Bon après, et de ce que j’en comprends, M Ravier me semble subir sévère l’influence de Macron, jusqu’à le copier dans son principe de base : Quand le vieux monde se meurt, que vous en êtes, et que résister au nouveau qui nait semble peu tenable, faire du neuf avec du vieux (ça permet, à défaut d’autre chose, de reculer les échéances). Et donc là, il veut nous refaire un “”petit” système” du même tonneau : Lui, il pointe (là haut) et revient rapido, son frère, sur le terrain, il tire (à vue?), et sa nièce de première adjointe Mm D’Angio, garde la maison…. Bon, ça peut paraitre bien petit, mais il faut un début à tout, et m’est avis qu’il nous la joue modeste là. Les électrices teurs feraient bien d’y prendre garde.
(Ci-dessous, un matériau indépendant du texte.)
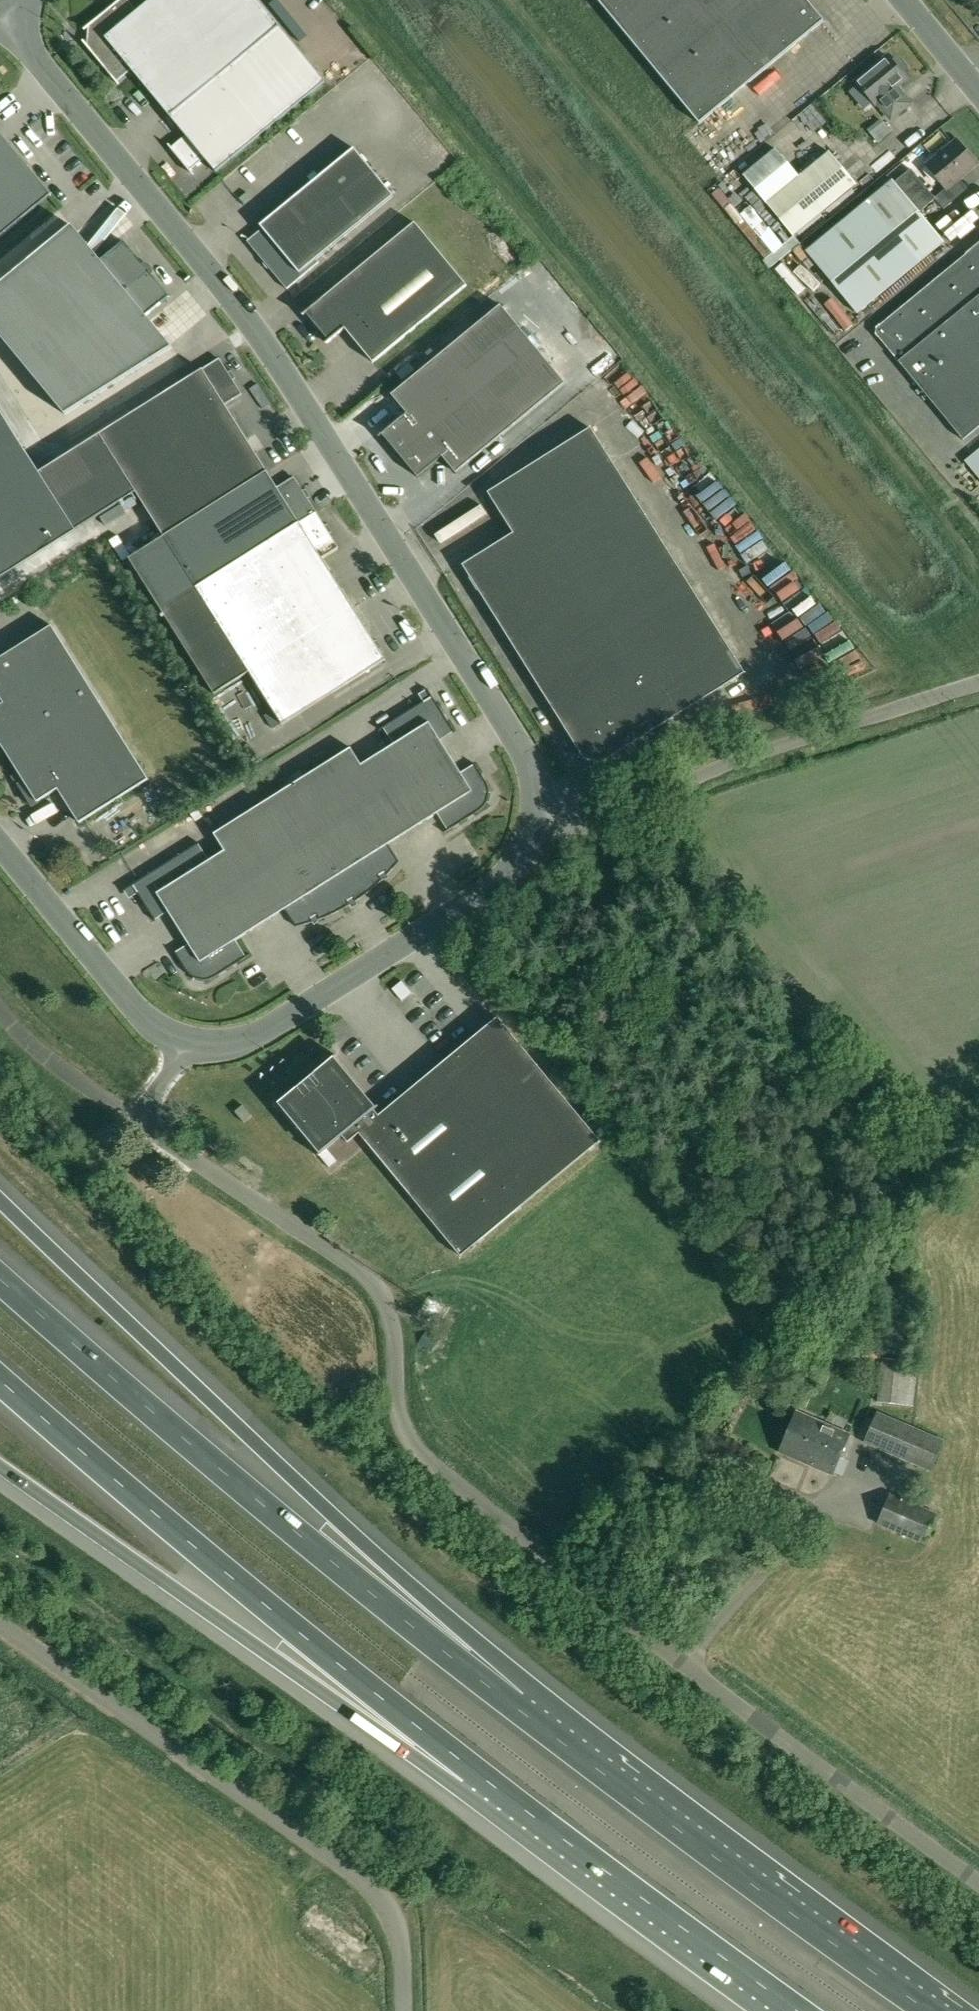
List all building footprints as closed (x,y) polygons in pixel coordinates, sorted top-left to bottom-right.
[(280,26),(259,0),(151,0),(137,11),(128,0),(120,0),(88,26),(89,28),(88,43),(86,45),(117,82),(132,69),(186,136),(172,148),(190,171),(205,159),(217,172),(326,82),(280,26)] [(824,21),(807,0),(598,0),(700,123),(824,21)] [(888,55),(856,81),(875,105),(878,103),(891,119),(911,103),(897,87),(907,79),(888,55)] [(881,122),(868,133),(876,143),(889,132),(881,122)] [(52,195),(0,132),(0,238),(52,195)] [(858,313),(919,262),(944,241),(919,211),(935,199),(944,210),(963,194),(954,182),(960,177),(977,163),(958,140),(927,166),(939,180),(946,189),(936,198),(928,189),(911,168),(894,181),(893,180),(868,200),(807,251),(858,313)] [(394,196),(355,148),(261,225),(263,228),(248,241),(287,289),(320,262),(317,259),(394,196)] [(830,152),(800,177),(776,148),(744,175),(793,235),(856,183),(830,152)] [(468,285),(441,254),(415,222),(306,312),(330,341),(345,329),(373,363),(468,285)] [(149,267),(145,263),(144,264),(124,241),(101,260),(72,225),(0,285),(0,334),(2,337),(27,367),(149,267)] [(978,427),(978,242),(876,327),(876,334),(898,362),(899,361),(963,440),(978,427)] [(149,267),(27,367),(66,414),(173,347),(147,316),(170,296),(151,273),(152,271),(149,267)] [(400,455),(533,344),(501,304),(391,395),(407,413),(382,433),(400,455)] [(533,344),(400,455),(418,477),(443,456),(456,473),(566,383),(533,344)] [(164,536),(268,471),(226,404),(243,393),(220,358),(39,471),(76,530),(137,492),(164,535),(164,536)] [(410,364),(398,374),(403,380),(416,370),(410,364)] [(77,530),(76,530),(39,471),(0,409),(0,579),(77,530)] [(514,533),(463,565),(585,759),(602,763),(745,673),(591,428),(488,492),(514,533)] [(965,461),(978,479),(978,449),(965,461)] [(317,512),(295,477),(278,487),(268,471),(164,536),(164,535),(129,557),(161,609),(317,512)] [(250,673),(353,608),(322,558),(339,547),(317,512),(161,609),(214,693),(249,671),(250,673)] [(250,673),(276,713),(283,724),(386,659),(353,608),(250,673)] [(2,745),(19,772),(14,775),(20,783),(19,784),(33,808),(40,804),(39,801),(58,789),(80,823),(149,779),(52,625),(0,658),(0,696),(4,703),(0,705),(0,746),(2,745)] [(486,781),(475,763),(461,772),(442,741),(455,732),(428,689),(427,689),(429,693),(422,698),(424,701),(387,725),(397,742),(365,762),(355,745),(214,833),(225,850),(210,859),(199,842),(124,890),(125,891),(130,888),(135,895),(138,893),(156,921),(169,912),(188,943),(175,951),(187,970),(191,975),(195,978),(205,980),(210,979),(216,977),(250,955),(250,954),(246,956),(236,940),(285,909),(296,926),(313,922),(320,919),(336,913),(350,905),(357,901),(370,891),(383,880),(388,875),(400,861),(389,844),(438,813),(448,829),(444,831),(445,832),(480,811),(485,806),(487,802),(490,792),(489,787),(486,781)] [(411,994),(401,982),(392,989),(402,1002),(411,994)] [(601,1141),(498,1017),(379,1115),(375,1110),(379,1106),(336,1054),(276,1104),(319,1156),(343,1136),(348,1143),(360,1133),(461,1256),(601,1141)] [(253,1116),(244,1105),(236,1111),(245,1122),(253,1116)] [(427,1330),(418,1344),(432,1353),(441,1338),(427,1330)] [(863,1357),(881,1359),(882,1347),(865,1345),(863,1357)] [(918,1363),(902,1361),(883,1358),(877,1402),(913,1406),(918,1363)] [(797,1410),(779,1452),(832,1475),(851,1434),(797,1410)] [(865,1443),(929,1470),(942,1441),(878,1413),(865,1443)] [(666,1481),(667,1480),(670,1474),(667,1472),(664,1470),(660,1478),(666,1481)] [(877,1523),(925,1544),(938,1514),(890,1493),(877,1523)]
Après, si comme vous le dites, il s’inspire surtout de Gaudin et de sa prise de pouvoir par palliers, là c’est autre chose. Il faut reconnaitre que faire la synthèse Macron/Gaudin c’est vraiment ambitieux, mais assez craignos et plutôt casse gueule!
Bon, je m’égare un peu là… En fait j’étais venu là, attiré par le titre phare de Marsactu “La boxeuse contre le FN”, et ne voulant pas rater le match. Mais de “boxeuse” y en a toujours pas; Me voila bien déçu! Je pense que j’ai du me gourer dans ces découpages de circo; ce doit être une “arlésienne” cette combattante!